Andrew Hintz

Personal information
- Full name: Andrew John Hintz
- Born: 8 December 1963 Christchurch, New Zealand
- Died: 7 February 2016 (aged 52) Christchurch, New Zealand
- Batting: Right-handed
- Bowling: Right-arm fast-medium
- Role: All-rounder

Domestic team information
- 1985/86–1987/88: Canterbury
- FC debut: 6 February 1986 Canterbury v Otago
- Last FC: 29 January 1988 Canterbury v Wellington
- LA debut: 27 December 1986 Canterbury v Wellington
- Last LA: 1 January 1988 Canterbury v Northern Districts

Career statistics
| Competition | First-class | List A |
| Matches | 6 | 10 |
| Runs scored | 108 | 60 |
| Batting average | 13.50 | 15.00 |
| 100s/50s | 0/1 | 0/0 |
| Top score | 62 | 32* |
| Balls bowled | 674 | 535 |
| Wickets | 11 | 17 |
| Bowling average | 33.18 | 21.11 |
| 5 wickets in innings | 0 | 0 |
| 10 wickets in match | 0 | 0 |
| Best bowling | 3/51 | 4/23 |
| Catches/stumpings | 0/– | 1/– |
- Source: CricketArchive, 24 April 2016

= Andrew Hintz =

New Zealand cricketer (1963–2016)

Andrew John Hintz (8 December 1963 – 7 February 2016) was a New Zealand first-class cricketer who played for Canterbury.

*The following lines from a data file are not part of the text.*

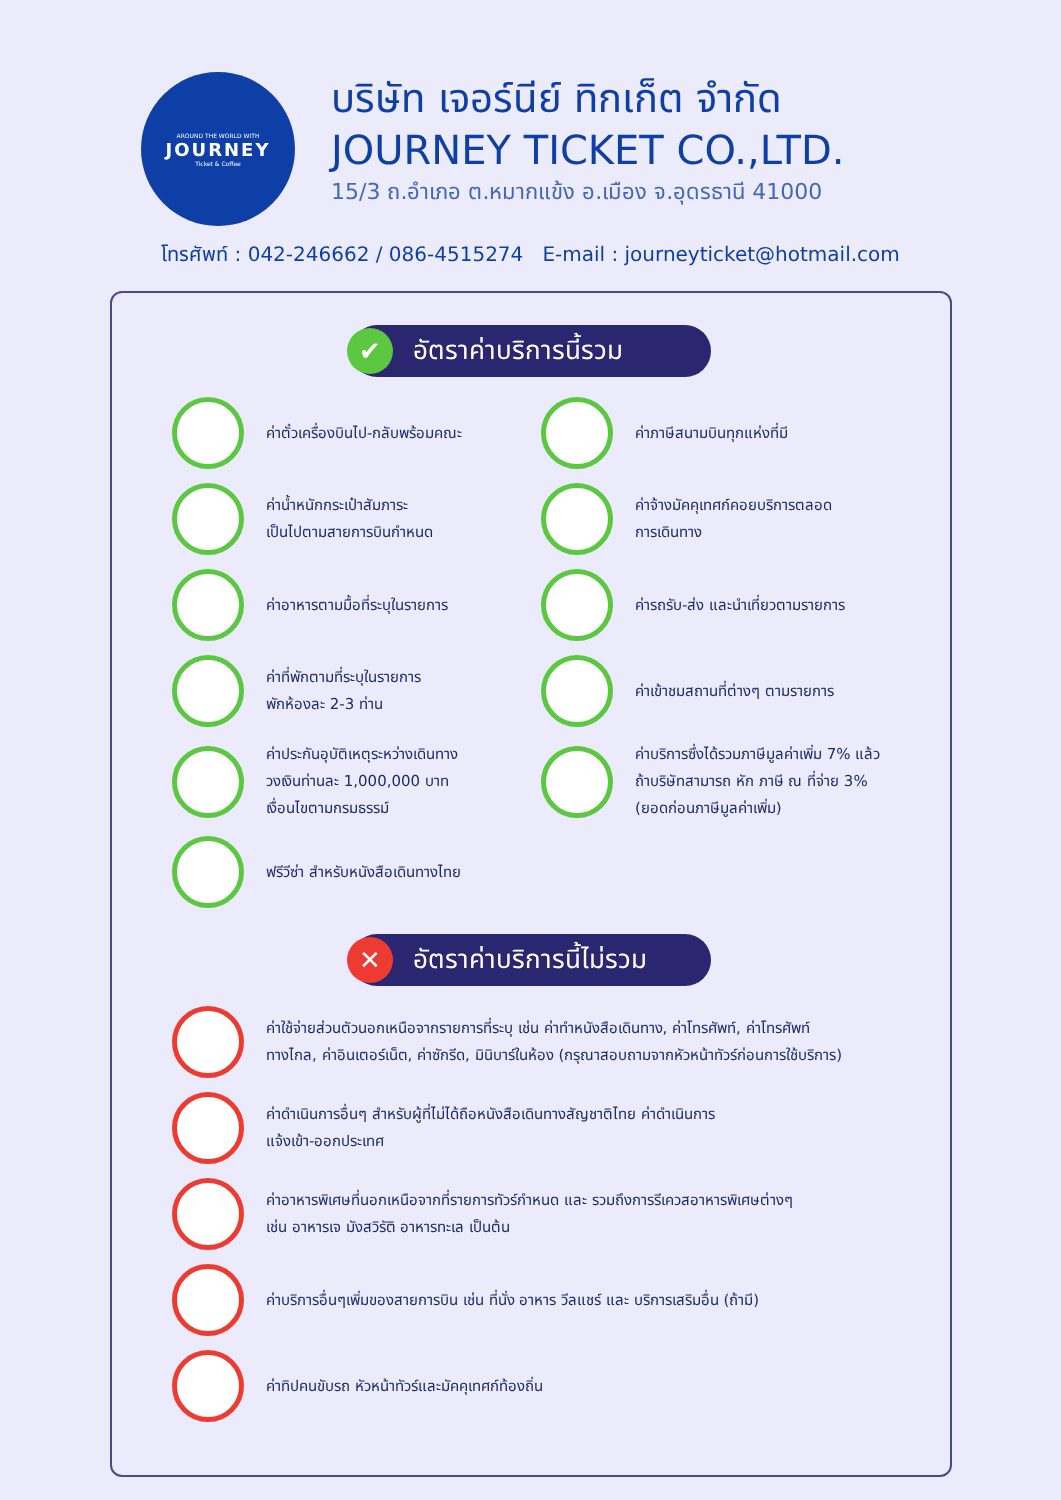AROUND THE WORLD WITH
JOURNEY
Ticket & Coffee
บริษัท เจอร์นีย์ ทิกเก็ต จำกัด
JOURNEY TICKET CO.,LTD.
15/3 ถ.อำเภอ ต.หมากแข้ง อ.เมือง จ.อุดรธานี 41000
โทรศัพท์ : 042-246662 / 086-4515274 E-mail : journeyticket@hotmail.com
✔ อัตราค่าบริการนี้รวม
ค่าตั๋วเครื่องบินไป-กลับพร้อมคณะ
ค่าภาษีสนามบินทุกแห่งที่มี
ค่าน้ำหนักกระเป๋าสัมภาระ
เป็นไปตามสายการบินกำหนด
ค่าจ้างมัคคุเทศก์คอยบริการตลอด
การเดินทาง
ค่าอาหารตามมื้อที่ระบุในรายการ
ค่ารถรับ-ส่ง และนำเที่ยวตามรายการ
ค่าที่พักตามที่ระบุในรายการ
พักห้องละ 2-3 ท่าน
ค่าเข้าชมสถานที่ต่างๆ ตามรายการ
ค่าประกันอุบัติเหตุระหว่างเดินทาง
วงเงินท่านละ 1,000,000 บาท
เงื่อนไขตามกรมธรรม์
ค่าบริการซึ่งได้รวมภาษีมูลค่าเพิ่ม 7% แล้ว
ถ้าบริษัทสามารถ หัก ภาษี ณ ที่จ่าย 3%
(ยอดก่อนภาษีมูลค่าเพิ่ม)
ฟรีวีซ่า สำหรับหนังสือเดินทางไทย
✕ อัตราค่าบริการนี้ไม่รวม
ค่าใช้จ่ายส่วนตัวนอกเหนือจากรายการที่ระบุ เช่น ค่าทำหนังสือเดินทาง, ค่าโทรศัพท์, ค่าโทรศัพท์
ทางไกล, ค่าอินเตอร์เน็ต, ค่าซักรีด, มินิบาร์ในห้อง (กรุณาสอบถามจากหัวหน้าทัวร์ก่อนการใช้บริการ)
ค่าดำเนินการอื่นๆ สำหรับผู้ที่ไม่ได้ถือหนังสือเดินทางสัญชาติไทย ค่าดำเนินการ
แจ้งเข้า-ออกประเทศ
ค่าอาหารพิเศษที่นอกเหนือจากที่รายการทัวร์กำหนด และ รวมถึงการรีเควสอาหารพิเศษต่างๆ
เช่น อาหารเจ มังสวิรัติ อาหารทะเล เป็นต้น
ค่าบริการอื่นๆเพิ่มของสายการบิน เช่น ที่นั่ง อาหาร วีลแชร์ และ บริการเสริมอื่น (ถ้ามี)
ค่าทิปคนขับรถ หัวหน้าทัวร์และมัคคุเทศก์ท้องถิ่น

Born in Christchurch on 8 December 1963, Hintz played club cricket for Burnside West University. A right-arm pace bowler, Hintz made six first-class appearances for Canterbury between 1985/86 and 1987/88, taking 11 wickets at an average of 33.18. With the bat he scored 108 runs, with a high score of 62, at an average of 13.50. In 10 one-day games for Canterbury, he took 17 wickets at 21.11, and scored 60 runs at an average of 15.00.

Hintz died of cancer at Christchurch on 7 February 2016.